START Recorded data

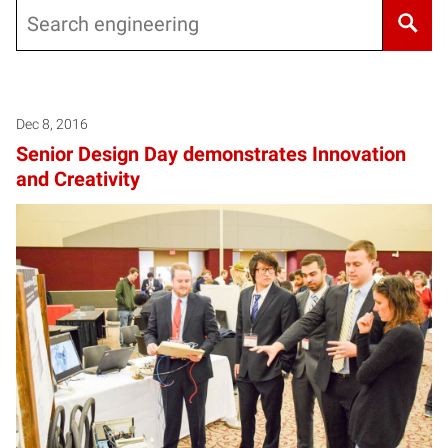
Search
Dec 8, 2016
Senior Design Day demonstrates Innovation
and Creativity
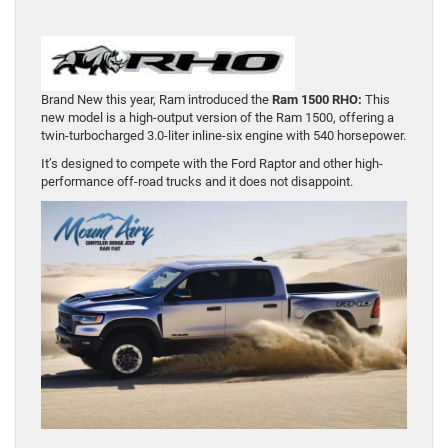
Brand New this year, Ram introduced the
Ram 1500 RHO:
This
new model is a high-output version of the Ram 1500, offering a
twin-turbocharged 3.0-liter inline-six engine with 540 horsepower.
It’s designed to compete with the Ford Raptor and other high-
performance off-road trucks and it does not disappoint.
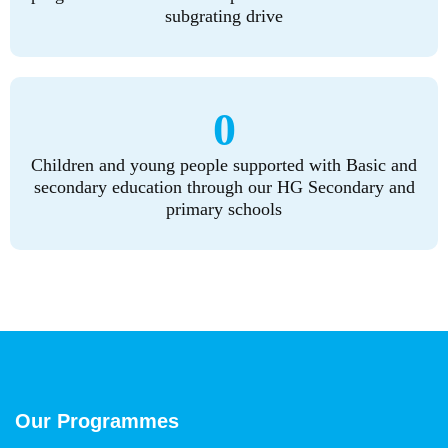
subgrating drive
0
Children and young people supported with Basic and
secondary education through our HG Secondary and
primary schools
Our Programmes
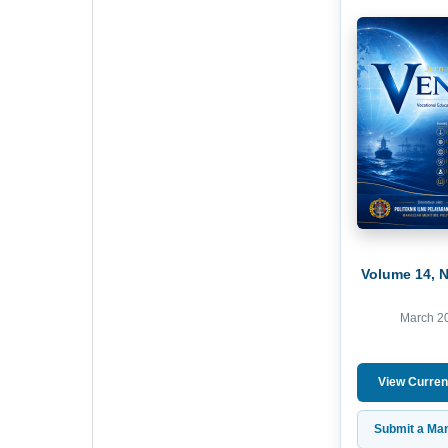
Volume 14, 
March 2
View Curren
Submit a Man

END Recorded data

◆ Request ◆
Without the pictures, retype exactly the lines from the one that holds "and Creativity" to the last line of the data above, both of them included.

◆ Exercise response ◆
and Creativity
Brand New this year, Ram introduced the
Ram 1500 RHO:
This
new model is a high-output version of the Ram 1500, offering a
twin-turbocharged 3.0-liter inline-six engine with 540 horsepower.
It’s designed to compete with the Ford Raptor and other high-
performance off-road trucks and it does not disappoint.
subgrating drive
0
Children and young people supported with Basic and
secondary education through our HG Secondary and
primary schools
Our Programmes
Volume 14, 
March 2
View Curren
Submit a Man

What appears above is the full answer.